Un abandono prolongado

A lo largo de décadas, especialmente durante el periodo neoliberal (1982-2018), las políticas sociales en México favorecieron la focalización de la pobreza —es decir, atender a los “más pobres entre los pobres”— bajo esquemas de asistencia condicionada, mientras se desmantelaban progresivamente los sistemas de protección universal. En este contexto, los gobiernos neoliberales vieron la indigencia no como un fracaso de su modelo económico, sino como un problema colateral, incluso inevitable.

La prioridad se centró en las “clases vulnerables” que aún conservaban algún capital social o posibilidad de movilidad, mientras que quienes ya lo habían perdido todo —hogar, familia, salud, redes— quedaron olvidados. Lo que se construyó, en suma, fue un sistema selectivo y excluyente, donde la indigencia nunca fue una prioridad real.

Cifras opacas, vidas descartadas

No hay una cifra oficial reciente que indique con precisión cuántas personas viven en situación de calle en México. El INEGI no ha desarrollado un censo específico para esta población, y los esfuerzos son dispersos. Algunos gobiernos estatales estiman números aproximados, pero la falta de un diagnóstico nacional impide una política pública articulada.

El Instituto para la Atención de las Personas en Situación de Calle (IAPSC) en la Ciudad de México —la única entidad pública especializada— reportó hace unos años más de 6,700 personas en situación de calle tan solo en la capital. Se estima que a nivel nacional la cifra supera las 30,000, aunque organizaciones civiles advierten que podría ser mucho mayor.

El desafío para la 4T

La Cuarta Transformación, encabezada por el presidente Andrés Manuel López Obrador, impulsó una amplia red de programas sociales bajo el paraguas de la “justicia social”, priorizando el combate a la pobreza y la desigualdad. Adultos mayores, jóvenes sin acceso a educación, personas con discapacidad, comunidades indígenas y campesinas comenzaron a recibir apoyos directos.
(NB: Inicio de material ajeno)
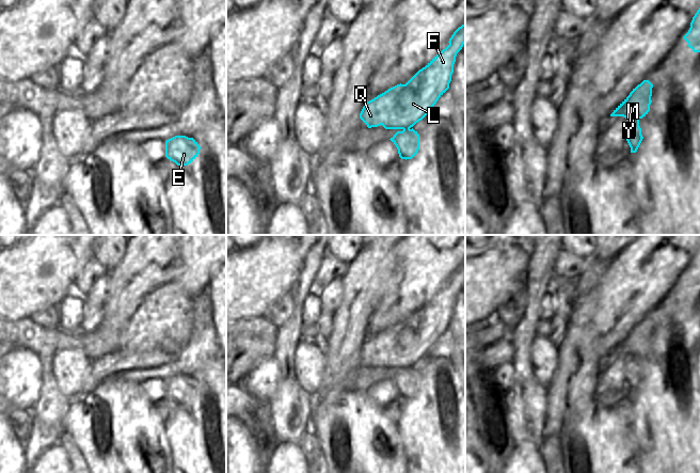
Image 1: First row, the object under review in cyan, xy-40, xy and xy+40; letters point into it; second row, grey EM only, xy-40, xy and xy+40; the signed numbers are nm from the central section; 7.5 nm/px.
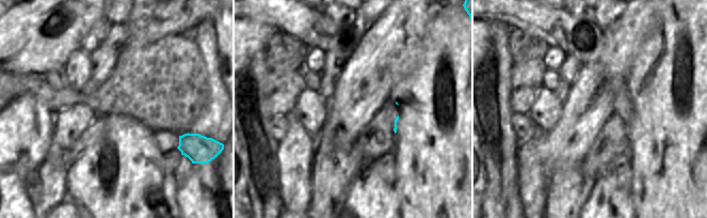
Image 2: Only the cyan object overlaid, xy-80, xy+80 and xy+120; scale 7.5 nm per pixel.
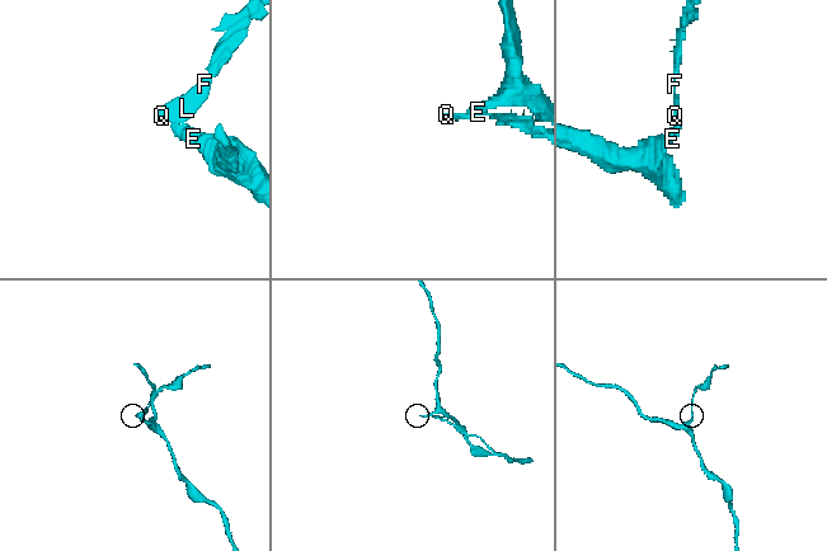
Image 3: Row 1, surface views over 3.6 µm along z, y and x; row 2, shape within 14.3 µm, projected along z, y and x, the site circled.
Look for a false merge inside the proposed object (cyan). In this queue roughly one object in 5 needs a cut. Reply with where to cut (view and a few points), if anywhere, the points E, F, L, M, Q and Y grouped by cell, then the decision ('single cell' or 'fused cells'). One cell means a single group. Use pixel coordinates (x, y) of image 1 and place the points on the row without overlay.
xy+40 (638, 357), (627, 358) | E M / F L Q Y | fused cells

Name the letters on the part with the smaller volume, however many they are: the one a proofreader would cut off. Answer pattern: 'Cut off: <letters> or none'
Cut off: F, L, Q, Y

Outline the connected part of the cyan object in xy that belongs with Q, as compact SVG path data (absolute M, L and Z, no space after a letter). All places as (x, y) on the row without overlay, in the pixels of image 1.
M465 262L454 271L448 282L445 288L405 324L397 324L364 344L360 358L368 367L382 364L385 368L409 368L430 351L439 337L449 328L457 293L465 283Z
Sin embargo, la indigencia representa un caso atípico dentro de este entramado: no sólo por su extrema vulnerabilidad, sino porque muchos indigentes carecen de documentos, domicilio o vínculos familiares que les permitan siquiera registrarse en el padrón de beneficiarios. Esto los convierte en los excluidos de los excluidos.

Dicho de otra manera: si bien los programas sociales han atenuado la reproducción de la pobreza y han evitado que más personas caigan en la indigencia, no han logrado —ni parece que puedan lograr por sí solos— una respuesta integral para quienes ya viven en ella.

¿Y la política pública?

Atender la indigencia requiere algo más que transferencias económicas. Implica una estrategia multidimensional: salud mental, adicciones, vivienda de emergencia, empleo protegido, reinserción familiar o comunitaria, y una coordinación interinstitucional real. También demanda recursos sostenidos y personal especializado.

Hasta ahora, el enfoque ha sido fragmentado. Algunas ciudades han implementado albergues temporales, pero estos suelen operar con capacidad insuficiente, sin seguimiento ni protocolos de salida. Otras administraciones han optado por medidas punitivas disfrazadas de “limpieza urbana”, desplazando a personas en situación de calle sin resolver el fondo del problema.

Urge un cambio de visión

El fenómeno de la indigencia no desaparecerá solo. Mientras persista una estructura que expulsa a quienes fracasan en el sistema económico, mientras no haya políticas públicas universales y derechos garantizados para todos —no sólo para los “más pobres”, sino para todos—, México seguirá produciendo indigentes.

La sociedad, por su parte, tiene una tarea pendiente: dejar de ver a las personas en situación de calle como una molestia visual o un riesgo, y comenzar a verlas como seres humanos que necesitan comunidad, no caridad. La recuperación del tejido social empieza por los últimos.